A lot of the thoughts were about Meredith. He imagined talking love talk with her. He didn't exactly know what love talk was, but he supposed it was like in movies when the two people tell each other things like, “I can't live without you” or “I'd die if you went away.” The youth murmured these things to himself and they sounded about right.

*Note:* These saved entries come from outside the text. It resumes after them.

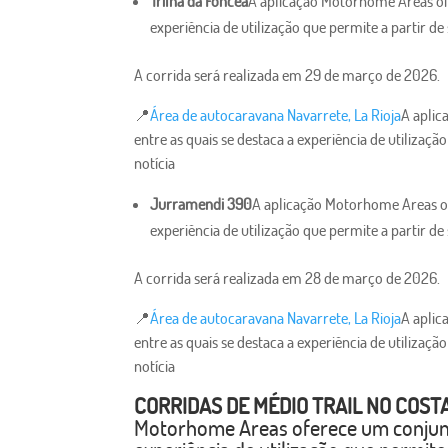
Trilha da Foncea
A aplicação Motorhome Areas ofe
experiência de utilização que permite a partir d
A corrida será realizada em 29 de março de 2026.
📍
Área de autocaravana Navarrete, La Rioja
A aplic
entre as quais se destaca a experiência de utilizaç
notícia
Jurramendi 390
A aplicação Motorhome Areas of
experiência de utilização que permite a partir d
A corrida será realizada em 28 de março de 2026.
📍
Área de autocaravana Navarrete, La Rioja
A aplic
entre as quais se destaca a experiência de utilizaç
notícia
CORRIDAS DE MÉDIO TRAIL NO COST
Motorhome Areas oferece um conjunto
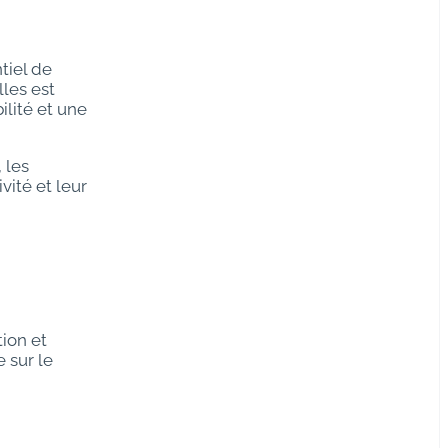
tiel de
lles est
ilité et une
 les
ité et leur
tion et
 sur le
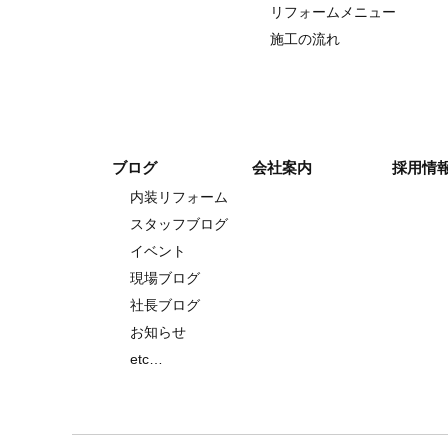
リフォームメニュー
施工の流れ
ブログ
会社案内
採用情
内装リフォーム
スタッフブログ
イベント
現場ブログ
社長ブログ
お知らせ
etc…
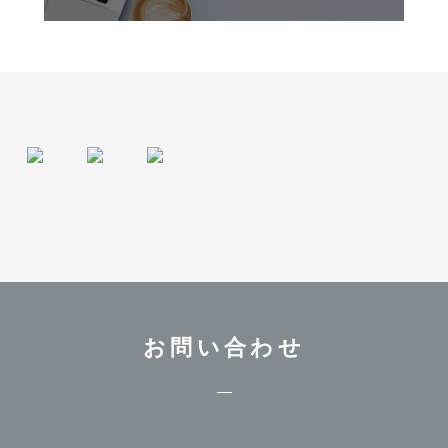
お問い合わせ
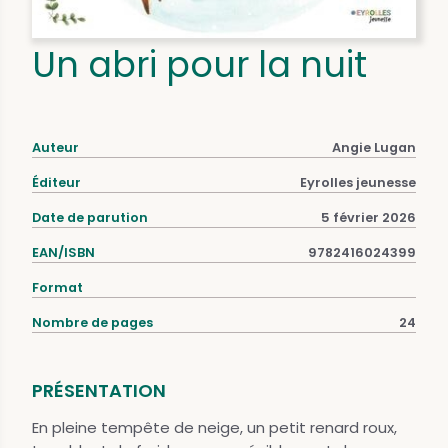
Un abri pour la nuit
Auteur
Angie Lugan
Éditeur
Eyrolles jeunesse
Date de parution
5 février 2026
EAN/ISBN
9782416024399
Format
Nombre de pages
24
PRÉSENTATION
En pleine tempête de neige, un petit renard roux,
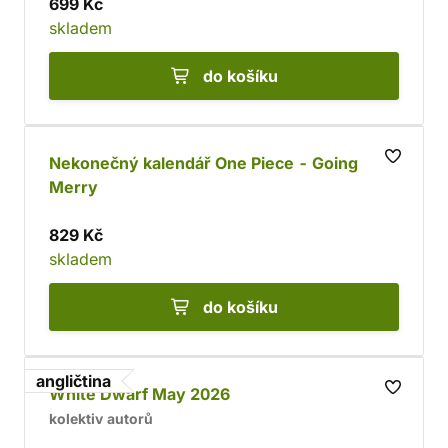
699 Kč
skladem
do košíku
Nekonečný kalendář One Piece - Going
Merry
829 Kč
skladem
do košíku
angličtina
White Dwarf May 2026
kolektiv autorů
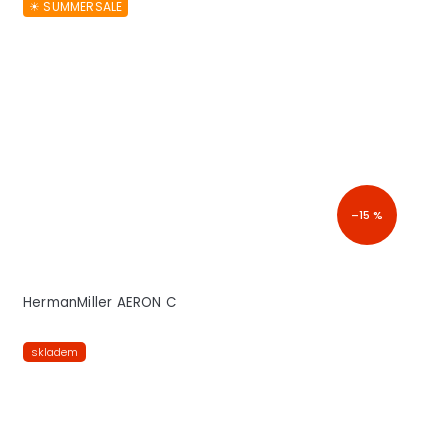
☀︎ SUMMERSALE
–15 %
HermanMiller AERON C
skladem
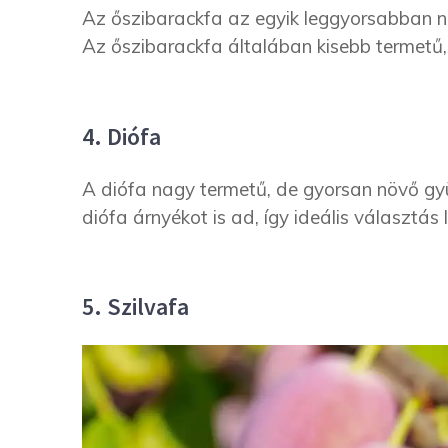
Az őszibarackfa az egyik leggyorsabban n
Az őszibarackfa általában kisebb termetű, í
4. Diófa
A diófa nagy termetű, de gyorsan növő gyü
diófa árnyékot is ad, így ideális választás
5. Szilvafa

These thoughts about Meredith led to other thoughts. Thinking about Meredith's unhappiness, the way she was trapped by circumstances, made him think of King Harold and his people trapped in their time and being so brave, almost winning through in spite of the odds and only going down in the end. That was the thing about Meredith, the youth realised. She was brave. You could sense that in the way she looked you in the eye without wavering, and in the strong way she walked, and the firm way she spoke. He imagined himself and Meredith as two of King Harold's people, a house-carl and a shield-maiden. They had survived Hastings and escaped to the forest. They would be outlaws in the greenwood and harry the Normans. They'd be dressed like Robin Hood, and have lots of snug hideaways, and sleep in each other's arms with the rustle of leaves around them. Other loyal people would join them, and they would love and defend each other to the very end. The youth thought again about the love talk. It didn't seem so appropriate now. It was a bit soppy.